REQUIREMENT
Copy out all of the material below, line for line and unchanged.

━━━

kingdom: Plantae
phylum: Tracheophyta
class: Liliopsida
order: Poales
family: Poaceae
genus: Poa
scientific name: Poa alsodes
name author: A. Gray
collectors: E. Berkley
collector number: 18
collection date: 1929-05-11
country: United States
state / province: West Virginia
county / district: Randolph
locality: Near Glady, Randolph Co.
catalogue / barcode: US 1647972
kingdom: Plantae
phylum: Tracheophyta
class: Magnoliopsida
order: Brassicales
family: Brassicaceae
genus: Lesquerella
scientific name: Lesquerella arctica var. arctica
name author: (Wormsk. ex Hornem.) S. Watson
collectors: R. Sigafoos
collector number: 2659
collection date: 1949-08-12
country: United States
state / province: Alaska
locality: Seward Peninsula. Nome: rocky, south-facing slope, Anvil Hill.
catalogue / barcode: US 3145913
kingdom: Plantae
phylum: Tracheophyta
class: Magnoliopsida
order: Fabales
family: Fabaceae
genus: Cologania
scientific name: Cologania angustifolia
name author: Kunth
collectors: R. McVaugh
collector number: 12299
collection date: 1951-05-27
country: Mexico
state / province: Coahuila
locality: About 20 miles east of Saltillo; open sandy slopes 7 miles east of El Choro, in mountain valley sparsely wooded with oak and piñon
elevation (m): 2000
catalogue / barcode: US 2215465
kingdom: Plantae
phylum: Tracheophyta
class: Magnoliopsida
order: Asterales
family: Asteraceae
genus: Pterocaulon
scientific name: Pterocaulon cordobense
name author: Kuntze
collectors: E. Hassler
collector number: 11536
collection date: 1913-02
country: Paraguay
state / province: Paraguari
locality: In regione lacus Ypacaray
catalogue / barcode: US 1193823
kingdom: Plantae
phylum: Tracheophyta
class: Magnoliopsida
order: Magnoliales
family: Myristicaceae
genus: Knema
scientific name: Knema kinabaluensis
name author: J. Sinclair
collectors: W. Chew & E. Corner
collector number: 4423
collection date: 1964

━━━

FULL ANSWER
kingdom: Plantae
phylum: Tracheophyta
class: Liliopsida
order: Poales
family: Poaceae
genus: Poa
scientific name: Poa alsodes
name author: A. Gray
collectors: E. Berkley
collector number: 18
collection date: 1929-05-11
country: United States
state / province: West Virginia
county / district: Randolph
locality: Near Glady, Randolph Co.
catalogue / barcode: US 1647972
kingdom: Plantae
phylum: Tracheophyta
class: Magnoliopsida
order: Brassicales
family: Brassicaceae
genus: Lesquerella
scientific name: Lesquerella arctica var. arctica
name author: (Wormsk. ex Hornem.) S. Watson
collectors: R. Sigafoos
collector number: 2659
collection date: 1949-08-12
country: United States
state / province: Alaska
locality: Seward Peninsula. Nome: rocky, south-facing slope, Anvil Hill.
catalogue / barcode: US 3145913
kingdom: Plantae
phylum: Tracheophyta
class: Magnoliopsida
order: Fabales
family: Fabaceae
genus: Cologania
scientific name: Cologania angustifolia
name author: Kunth
collectors: R. McVaugh
collector number: 12299
collection date: 1951-05-27
country: Mexico
state / province: Coahuila
locality: About 20 miles east of Saltillo; open sandy slopes 7 miles east of El Choro, in mountain valley sparsely wooded with oak and piñon
elevation (m): 2000
catalogue / barcode: US 2215465
kingdom: Plantae
phylum: Tracheophyta
class: Magnoliopsida
order: Asterales
family: Asteraceae
genus: Pterocaulon
scientific name: Pterocaulon cordobense
name author: Kuntze
collectors: E. Hassler
collector number: 11536
collection date: 1913-02
country: Paraguay
state / province: Paraguari
locality: In regione lacus Ypacaray
catalogue / barcode: US 1193823
kingdom: Plantae
phylum: Tracheophyta
class: Magnoliopsida
order: Magnoliales
family: Myristicaceae
genus: Knema
scientific name: Knema kinabaluensis
name author: J. Sinclair
collectors: W. Chew & E. Corner
collector number: 4423
collection date: 1964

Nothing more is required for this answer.